> 設問:
[A] 後輪の操向構造に関する提供テキストについて、次の問いにそれぞれ答えよ。
(i) 左右一対の前輪3L、3Rを中心に説明した構成は、基本的に何についても同様に適用されるか。
(ii) 操向軸ケース86の下部には何が支持されているか。
(iii) 回動部材80とファイナルケース93は何によって連結されるか。
[B] 後輪の操向構造に関する提供テキストの続きを、最後の文の後から書け。

> 提供テキスト:

___

また、左右一対の前輪3L、3Rを中心に説明した上記構成は、基本的には左右一対の後輪4L、4Rについても、同様に適用される。
図16に示すように、後車軸92を内装するリヤアクスルハウジング88の左右に操向軸ケース86を取り付け、その内部に操向軸87を傾斜姿勢で軸支する。操向軸ケース86の下部にはファイナルケース93を操向軸87回りに回動自在に支持している。操向軸ケース86の頂部には操向軸87軸芯回りに回動可能な回動部材80を設け、この回動部材80と上記ファイナルケース93を連結部材89で連結する。連結部材89には前輪3の連結部材63のように、途中に操向軸ケース86を嵌合する環状部89aを、前輪3側の連結部材63や環状部63aと同様の構成をもって構成する。

___

> 収集データ:
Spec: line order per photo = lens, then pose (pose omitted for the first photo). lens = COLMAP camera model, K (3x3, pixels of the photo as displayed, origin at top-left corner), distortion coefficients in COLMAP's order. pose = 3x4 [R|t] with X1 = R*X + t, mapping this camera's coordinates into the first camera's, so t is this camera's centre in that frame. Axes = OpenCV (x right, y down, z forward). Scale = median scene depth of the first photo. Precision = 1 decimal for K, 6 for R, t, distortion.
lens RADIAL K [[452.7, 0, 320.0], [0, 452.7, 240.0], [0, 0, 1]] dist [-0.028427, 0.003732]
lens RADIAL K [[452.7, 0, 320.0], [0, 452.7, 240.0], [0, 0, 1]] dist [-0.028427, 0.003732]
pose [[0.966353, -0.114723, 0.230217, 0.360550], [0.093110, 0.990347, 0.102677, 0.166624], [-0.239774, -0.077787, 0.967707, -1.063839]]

___

> 解答:
[A]
(i) 左右一対の後輪4L、4R
(ii) ファイナルケース93（操向軸87回りに回動自在に支持されている）
(iii) 連結部材89

[B]
【0068】
後車軸92からの駆動力はベベルギヤ機構による伝動と相俟って操向軸87、ファイナルケース93内の後輪軸94を経て後輪4に至る。そして後車軸92と操向軸87の間のベベルギヤ95,96組、操向軸87と後輪軸94の間のベベルギヤ97,98組を構成している。
【0069】
次いで、
図14、
図15に基づき、前輪3と後輪4の操舵による連動構成について説明する。
蓋状の前記回動部材62を延長して前後輪を操舵連動する後述前後タイロッドの連動アーム65を形成している。このとき、前輪3L,3Rにおいては、連動アーム65L,65Rはともに
図14に示すように走行車体2の内向きに延長して形成する。一方後輪4L,4Rの蓋状の回動部材80L,80Rの夫々に延長する連動アーム81L,81Rは走行車体2の外向きに延長して形成している。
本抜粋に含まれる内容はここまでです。